Deirdre Kelly

Miss O’Dell

I am just about finished Chris O’Dell’s autobiography, Miss O’Dell, documenting her hard days and long nights with The Beatles, The Rolling Stones, Bob Dylan and her sack of drugs. She was a young  American hired by Beatles PR man Derek Taylor to work at Apple when the Beatles’ notorious business entity was just launching in London.
She ends up becoming close pals with George Harrison (he writes a song about her as does her erstwhile lover, Leon Russell) and a little too close with Ringo, if you know what I mean.
Her guileless, first-hand observations of my idols (still a Beatlemaniac, after all these years) are thrilling beyond words.
She is an insider who talks about George in his kitchen making tea and in his garden planting flowers.
She also writes of the so-called Quiet One as being supremely moody ( a classic Pisces) who could be fun and happy, sarcastic and mean, karmically-focused and out-of-touch with reality (eventually alienating his own wife, Patti Boyd, who goes on to marry George’s best friend, Eric Clapton –his song, Layla, is about her) depending on which way the incense was burning on a given day.
O’Dell confirms what I’ve long suspected: that George is more responsible for the break-up of The Beatles than most people usually let on.
He was known to have held grudges, and it’s well-documented how he long resented Paul McCartney, feeling the older Beatle constantly talked down at him, and held him back. (Read Howard Sounes’ new Macca bio to see how unfair a portrait that is).
O’Dell doesn’t tread into this murky territory of bad blood among the Beatles, with one glaring exception: Her eye-witness account of George’s love affair with Maureen Starkey, Ringo’s wife, in George’s  own Friar Park, and right under wife, Patti’s nose!
Maureen was still married to Ringo at the time and one evening George blithely announces to his old pal at the dinner table, in front of everyone, “Ringo, I am in love with your wife.”
More bizarre, perhaps, is Ringo’s response:  “Better you than someone we don’t know.”

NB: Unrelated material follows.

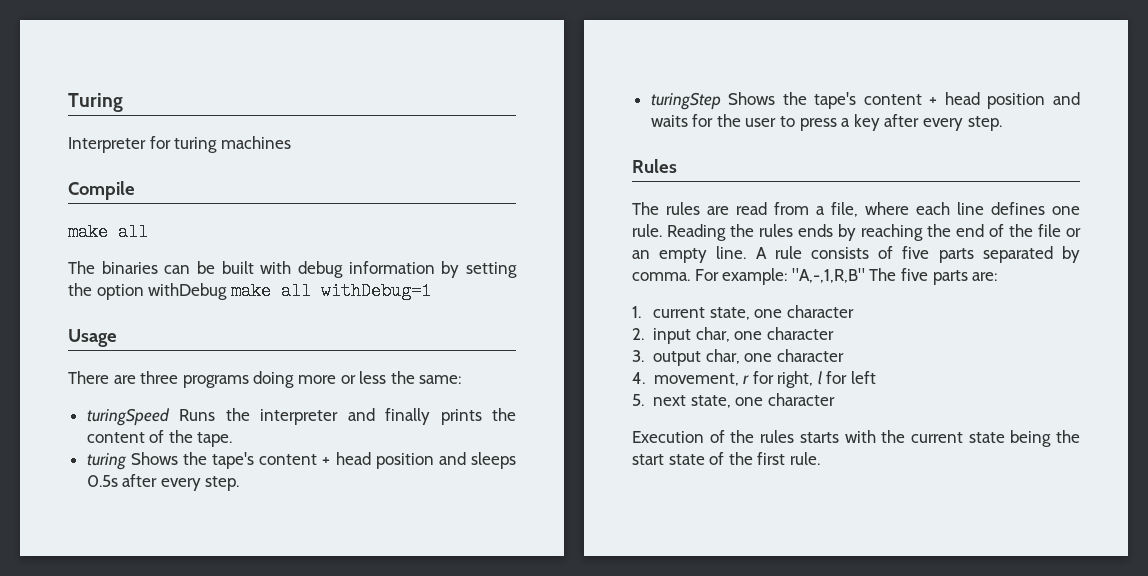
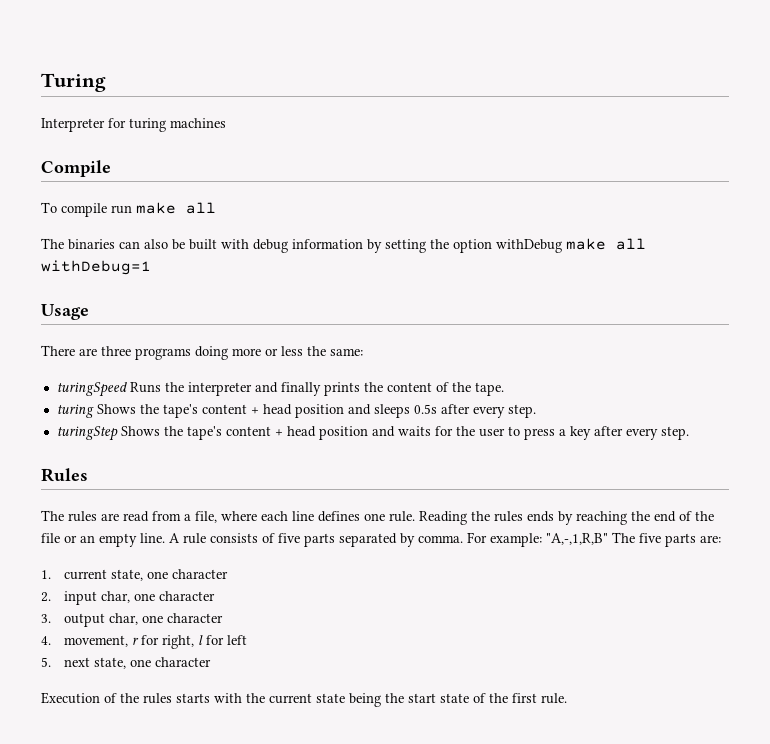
(135, 190) none -> [41,202,132,217] To compile run
(191, 269) none -> [144,239,168,249] also

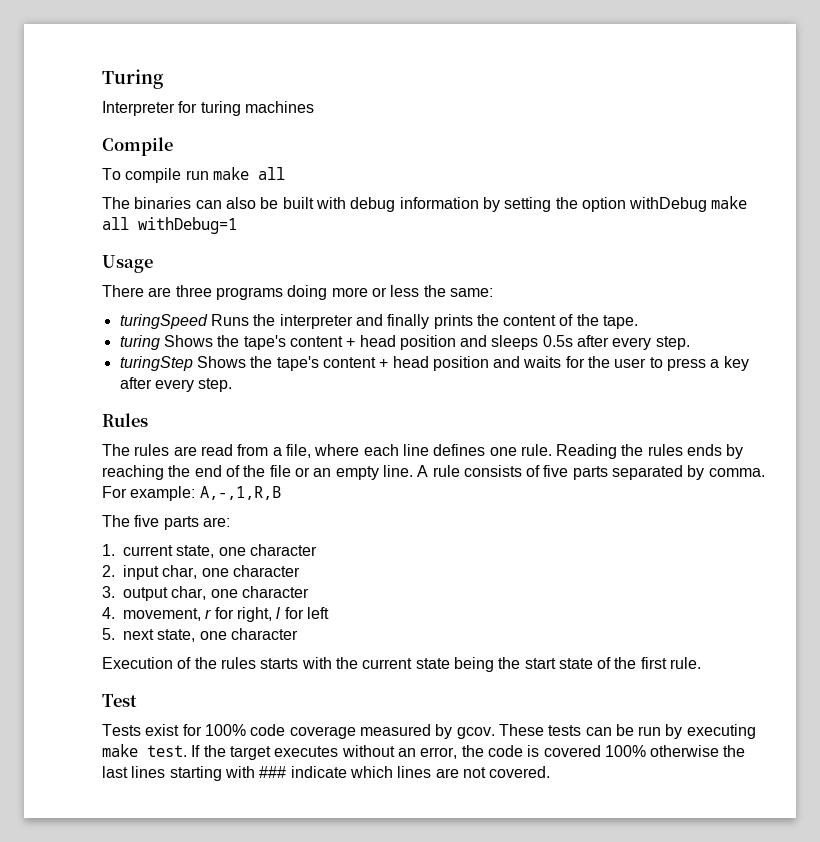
[546,533,608,545] "A,-,1,R,B" -> [199,486,281,500] A,-,1,R,B //
(567, 698) none -> [102,694,137,707] [102,724,756,739] [102,744,746,760] [102,766,551,781] // Test // Tests exist for 100% code coverage measured by gcov. These tests can be run by executing make test. If the target executes without an error, the code is covered 100% otherwise the last lines starting with ### indicate which lines are not covered.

That scene got me thinking.
George, always on about sharing the love, not only took the directive far too literally, he was callous in how he treated those who actually did love him. Imagine doing that to Ringo! It is why the Starkey’s marriage broke up. Also imagine Ringo eventually forgiving him!
There seems so little is written about George from this angle;  O’Dell’s book makes me want to write his biography.
Her cast of famous dysfunctional characters aside (read the chapter on Crosby, Stills, Nash & Young and weep at how loathsome a gang of guys they were), the charm of her book belongs to O’Dell, herself.
Throughout, she is essentially a small-town girl nobody living the dreams of millions. Even she says so: “I wasn’t famous. I wasn’t even a little famous. But I was there.”  In that way, she like most of us: Fans who’d likely have given anything to be at the centre of the rock and roll circus that was the mid 19602 and 1970s.
It’s easy to relate to her when she says, “I just stood in front of Paul McCartney with a stupid smile frozen on my face,” in describing the first time the uber Beatle walked into Apple when she was there applying for a job.
I’m just at the point in the book where she’s just finished tour managing Santana (she wasn’t a groupie as some have said of her but was indeed on the rock and roll payroll, though she infamously did get around: Dylan and hunky two-timing playwright Sam Shepherd, included) and she’s stopped the drugs but not the drink.
I peaked at some of the  photos and know there’s a happy ending, as she now has a grown son of whom she’s proud. She’s today a rehab counsellor, living back in the USA.
I recommend this book, highly, and it’s the next best thing to having been there duringwhat was definitely a mind-blowing time.